The singing waiters sang “Happy Birthday” to me in the Red Lobster as the free vanilla ice cream with whipped cream was brought to my table.
They had pleasant voices and had been called into service numerous times because in the short time my family sat at the table we heard at least five or six neighboring “Happy Birthday” tunes at other tables.
The highlight of the day was finding two clothing items I could buy in Boscov’s. Is there a Boscov’s near you? My mother wanted to get me a birthday gift so took me to this store that anchors a shopping mall.
What is the attraction to cheaply made and poorly constructed chain store garments? If you can’t afford better clothes shopping here only makes sense if the clothes are on sale.
My mother balked because one of the items–a simple blue tee shirt–was originally marked $38 dollars. How could that be you wonder? A tee shirt that costs $38 dollars and it’s not in Target or H&M? Luckily it was on sale for $15 dollars.
Numerous trips to the dressing room proved almost futile. For starters, the smallest size jeans in Boscov’s are often a 4 or 6 so they’re too big for me. (The horror–you’re laughing at this. Go on, laugh.)
Anyway, a size 6P pair of Gloria Vanderbilt jeans fit so I snatched them up before anyone else could take them.

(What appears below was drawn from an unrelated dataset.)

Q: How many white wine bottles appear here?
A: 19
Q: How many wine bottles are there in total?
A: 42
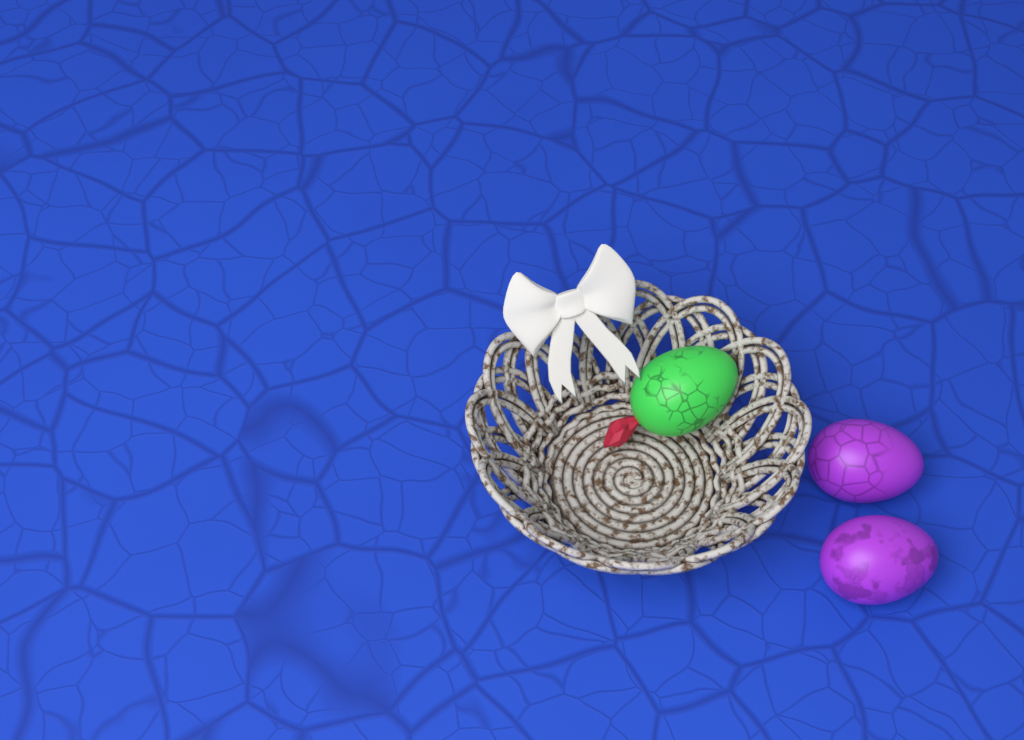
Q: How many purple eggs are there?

A woman came out of the dressing room and told me: “These pants don’t fit. I’ve gained weight. Yet I refuse to buy a larger size.”
Honey, I wanted to say, the size on a clothing tag is no measure of your worth or whether you should like yourself or how you look.
I thought the woman who came out of the dressing room looked beautiful. She didn’t look sloppy or slovenly to me, which is what counts more than what you weigh.
By the way, I have gone into H&M and couldn’t fit into their size 8 regular pants. Only a Barbie Doll could fit into those pants. They were a size 8 regular and I couldn’t get them over my knee.
Have I now convinced you female readers once and for all that sizing is arbitrary and makes no difference as long as you LOOK GOOD in your clothes?
Submitted for your amusement–because it amuses the heck out of me–is that now I’m the proud owner of four different sizes of jeans hanging in my closet. I own a 0P, a 2P, a 4P, and now a 6P–all Petite sizes no clowning around so this shouldn’t garner me any sympathy.
Yet this panoply of clothing sizes should make it clear that the number on a tag is arbitrary. With good reason you might ask what causes this variation in sizes? Well, it is laughable more than anything that one woman could fit into four different sizes.
Which proves that not only is age only a number–I’m 52 now–the size on a clothing tag is only a number.
I wish the woman who came out of the dressing room could’ve seen it in her heart to buy the next size up in the pants. The pants really did flatter her–I saw her in the smaller size and she already looked good in them.
Retail stores are closing down all over the place. Penney’s is closing something like 123 stores this year. You wonder why? The clothing looks cheap, and finding clothes that fit and flatter is near impossible.
If video killed the radio star according a song in the 1980s it’s also true that Alfred Dunner killed retail stores in the 2010s. Alfred Dunner–need I say more?
I do buy cheaper clothes. I only buy clothes with a coupon code of at least 30 percent off. The difference is these clothes don’t look cheap. And you won’t see a mirror image of yourself wearing the same clothes going up and down the street.
It’s possible to look good in clothes that don’t cost a lot of money. You just have to be a detective to track them down. You have to use your eye to see whether the clothes flatter you.
I’ve bought for only $35 after tax online a denim jacket. I’ve bought for $44 dollars after tax from GAP online a pair of jeans. Which makes paying $69 for these items in a no-name chain store really ridiculous.
Cost isn’t the issue. Looking good is the issue. Trust me what woman wants to spend hours in a dressing room trying on pants and jeans and blouses that she winds up looking awful in?
None of the blouses I tried on in Boscov’s fit and flattered by the way. I was glad as heck to get out of that store pronto with two items of clothing that looked good and fit good.
Yes, I’m 52 now. I’m glad to be 52. And at this point, I doubt I’d care if I gained any weight. How much a woman weighs is besides the point.